School districts across Kansas can open schools for the fall semester in mid-August after the Kansas State Board of Education voted 5-5 to reject Gov. Laura Kelly’s executive order mandating a delay to after Labor Day.
The deadlocked board prevented Kelly’s executive order, issued Monday, from delaying the start of K-12 schools until Sept. 9. Kelly issued the order in response to rising COVID-19 cases in Kansas.
“Our decisions must be informed by public health experts, not politics,” Kelly said in a statement. “This vote puts our students, faculty, their families and our economy at risk.”
Kelly’s mandate that students and staff wear masks and have daily temperature checks still stands.

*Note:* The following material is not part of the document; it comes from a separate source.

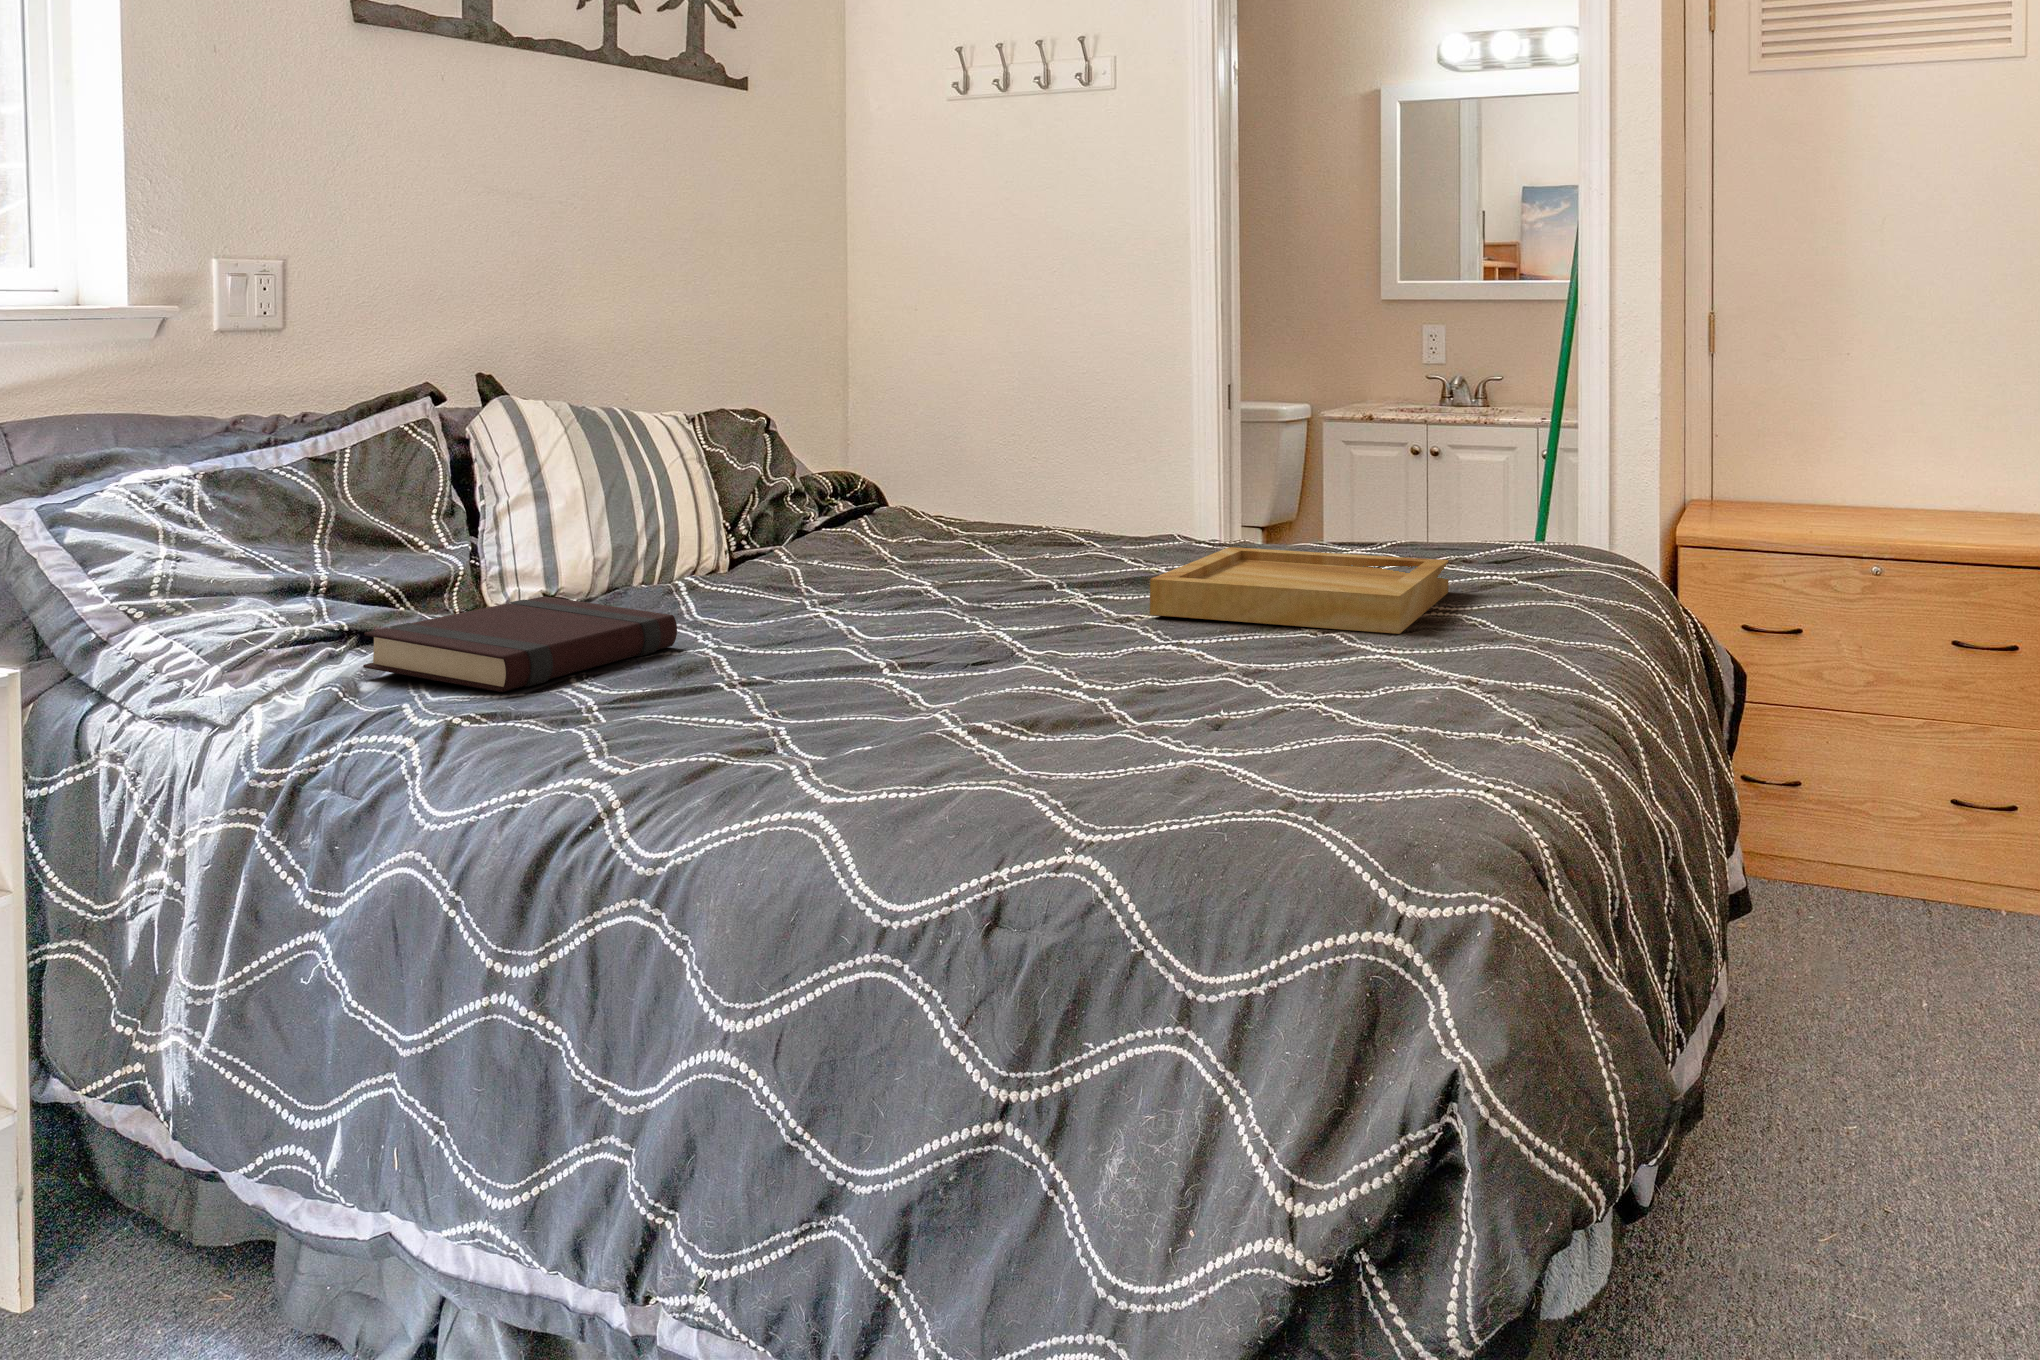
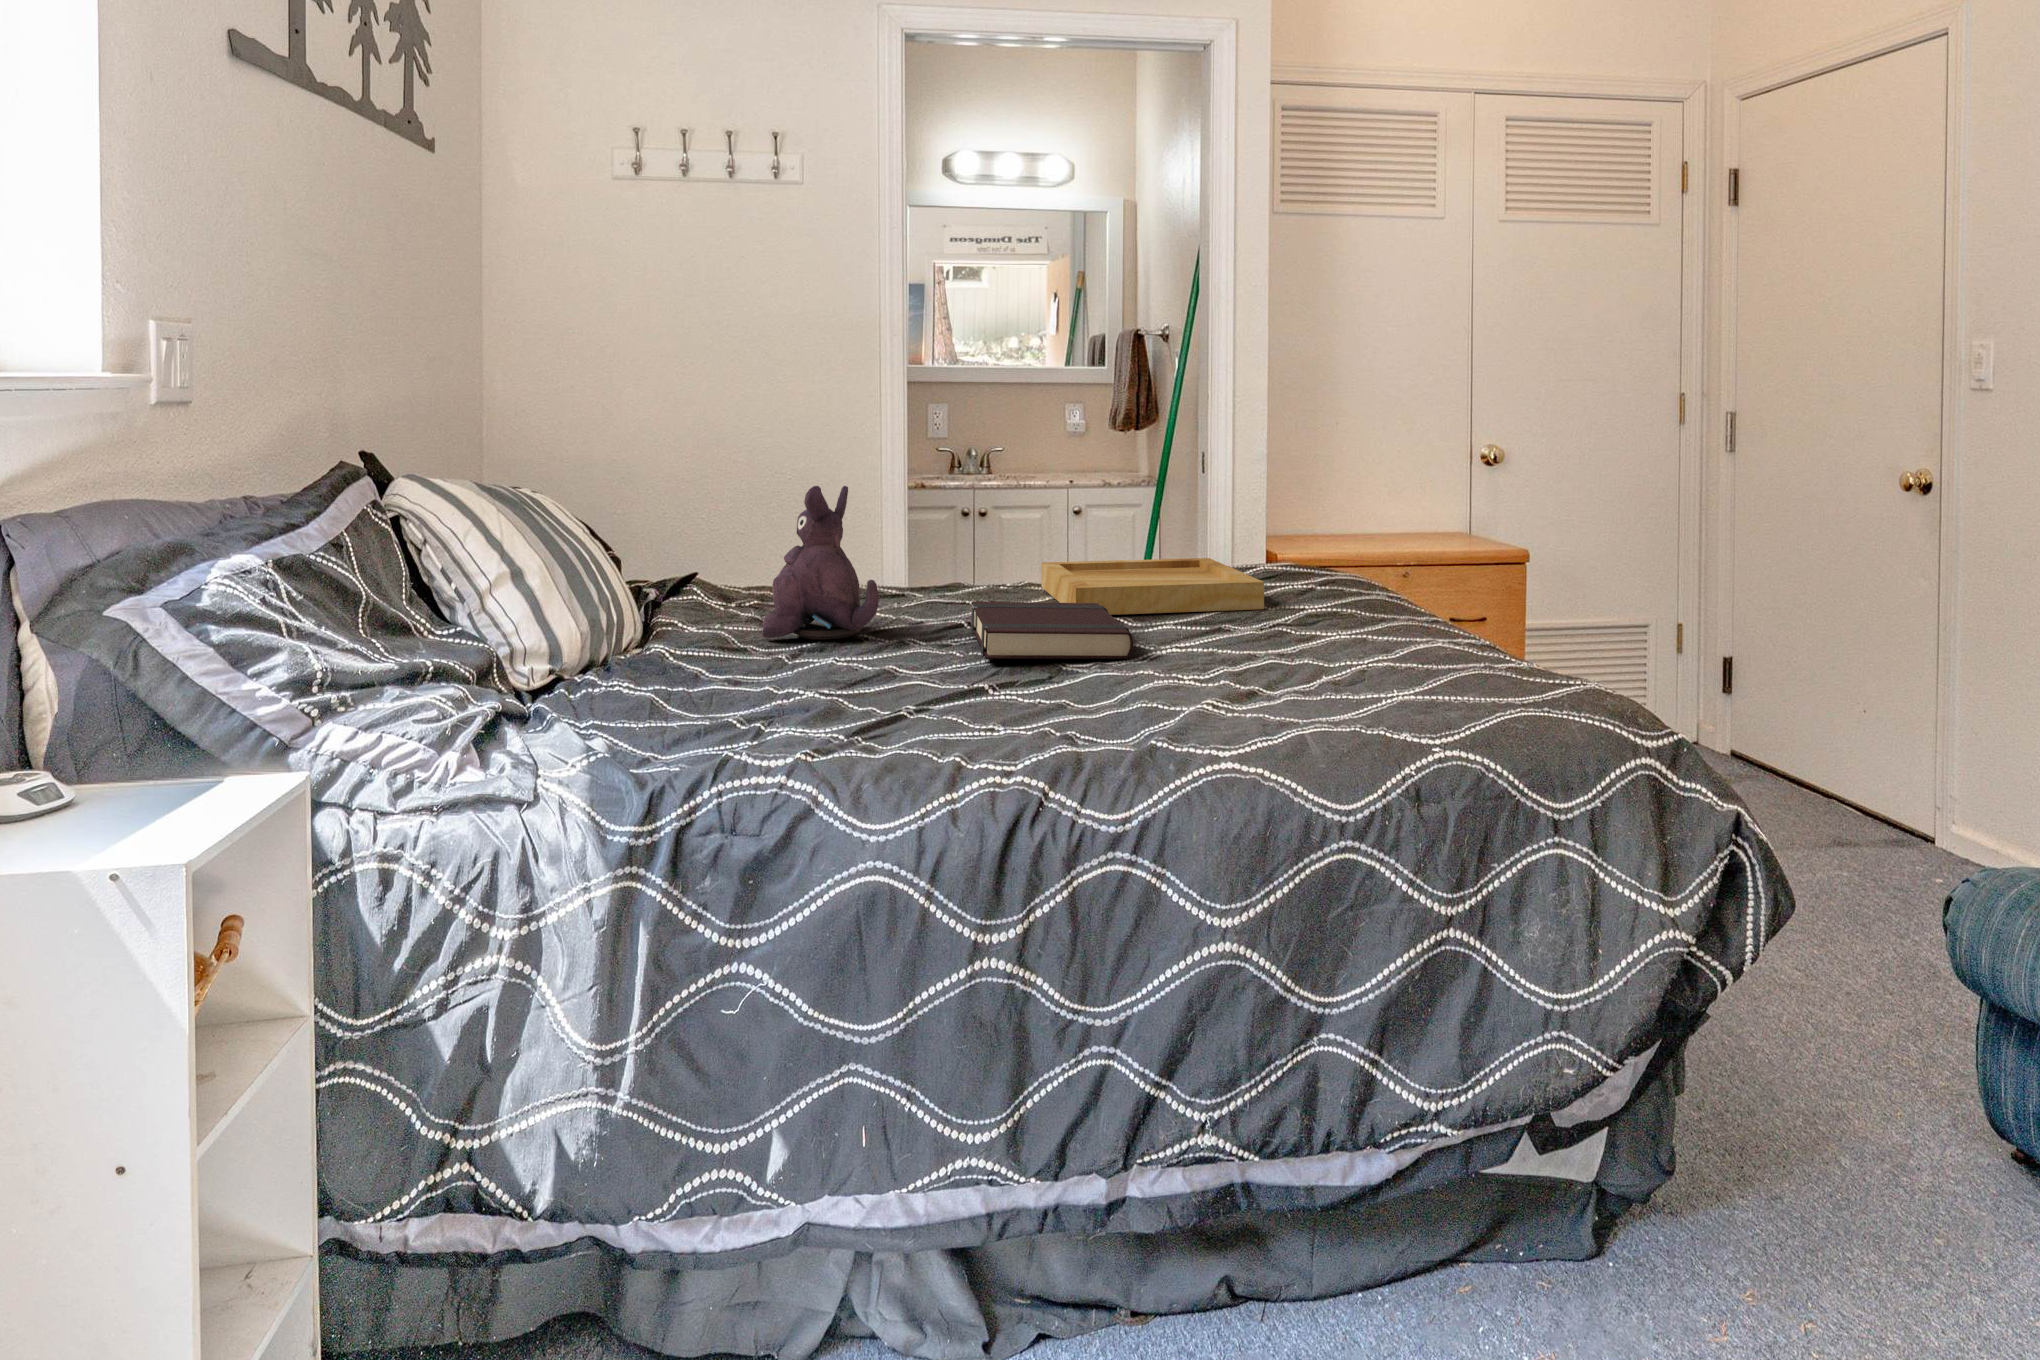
plush toy: none [799,435,911,610] -> present [762,486,879,640]
book: present [363,596,677,692] -> present [970,602,1134,659]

School districts, which had spent the last week scrambling to come up with plans for a delayed start to the school year after Kelly announced her order last week, are now forced to adapt again.

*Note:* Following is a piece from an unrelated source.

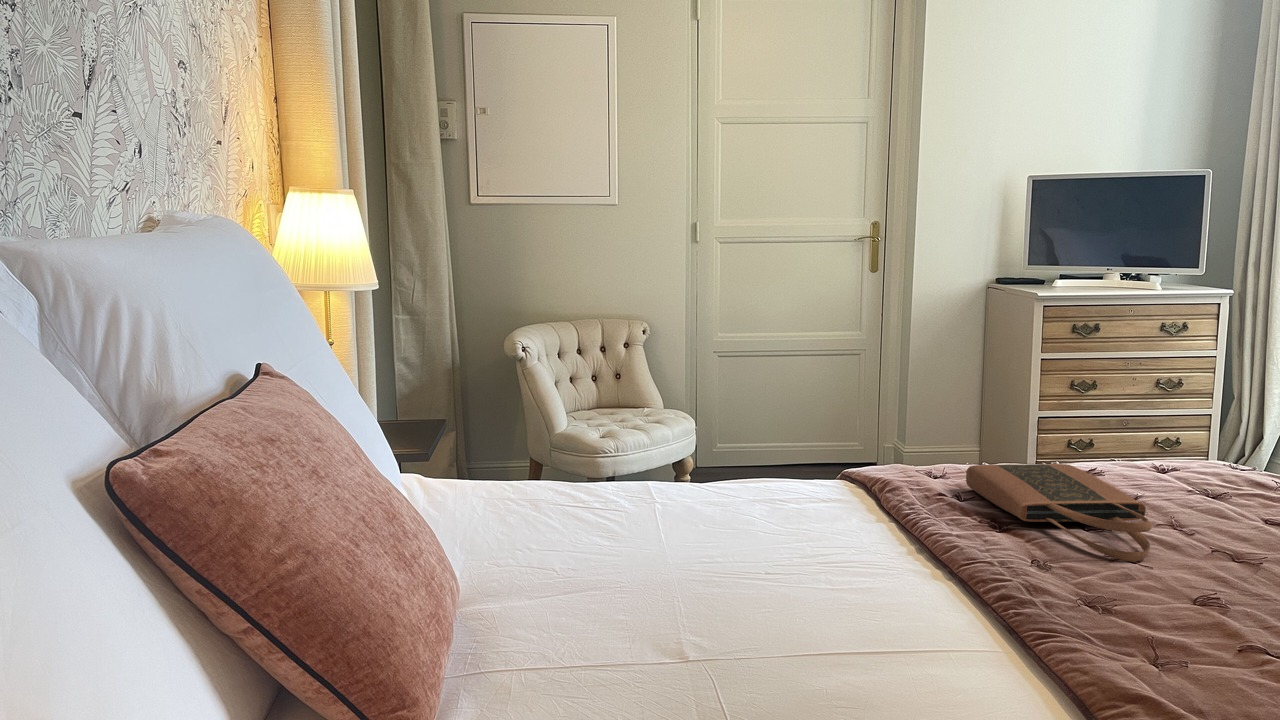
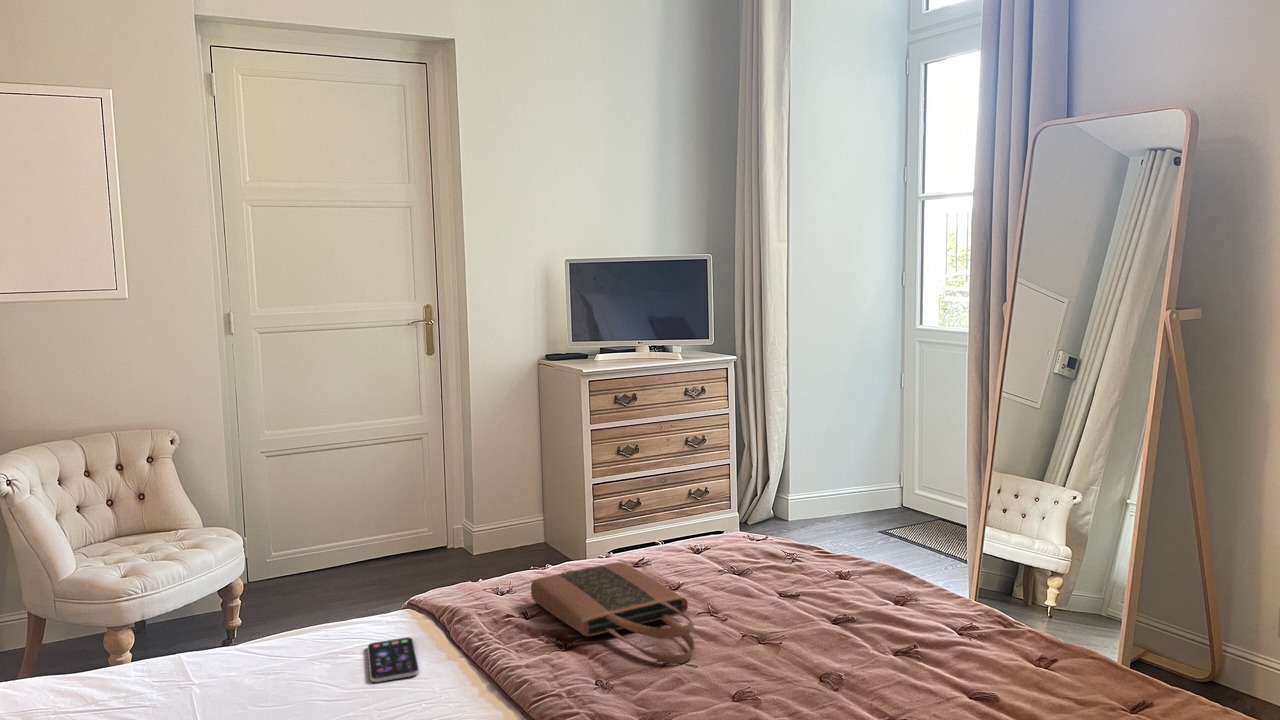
smartphone: none [805,497,851,527] -> present [368,637,419,682]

“We want to make sure our kids and teachers our safe,” Labette County USD 506 Superintendent John Wyrick said. “It’s disappointing that the state board didn’t follow the governor’s order. Kelly has been a leader in this state in making sure our kids and staff are ready to return to a building when it’s safe. But we have already made precautions to ensure that our kids are in a safe environment.”
Wyrick added that Labette County likely will revert back to its original calendar for the 2020-21 school year.
“It doesn’t really change anything that we have already had planned,” Wyrick said. “We’ve already approved a calendar to start school in August. If the governor’s order had passed, then we would’ve made changes.”
Parsons USD 503 Superintendent Lori Ray echoed that she was surprised, albeit understanding, of Wednesday’s vote by the KSBE.
“I was surprised, but it was a very divided vote,” Ray said. “That’s what the larger populous is like right now. We’ll continue to move forward. We have a special board meeting to figure out what’s best for USD 503.”
Ray added that delaying the opening of schools would have given districts extra time to prepare the buildings for health guidelines.
“We want for kids to be in school. We want to do that as safely as possible,” Ray said. “This would have been additional time to plan for teachers regarding remote learning and other things. I don’t know what affect the time will have on the virus. That’s a question for the health department.”
Schools across Kansas now have the authority to begin the school year when they see fit. Ray said one approach USD 503 may take is front-loading the school year with teacher work days in order to stay on schedule while delaying the arrival of students.
The KSBE’s vote Wednesday was required under a law enacted last month as a compromise between Kelly and GOP lawmakers who pushed to curb her power. Kelly lifted statewide restrictions on businesses and public gatherings on May 26 following weeks of criticism from Republicans that she was moving too slowly to reopen a state economy she had locked down for five weeks starting in late March.
Republicans have an 8-2 majority on the board and Kelly needed four GOP votes to prevail. Her plan received three.
Kelly closed all K-12 schools in mid-March in response to the COVID-19 pandemic. Kansas was the first state in the country to close all schools for the rest of the 2019-20 year.
Information from The Associated Press was used in this report.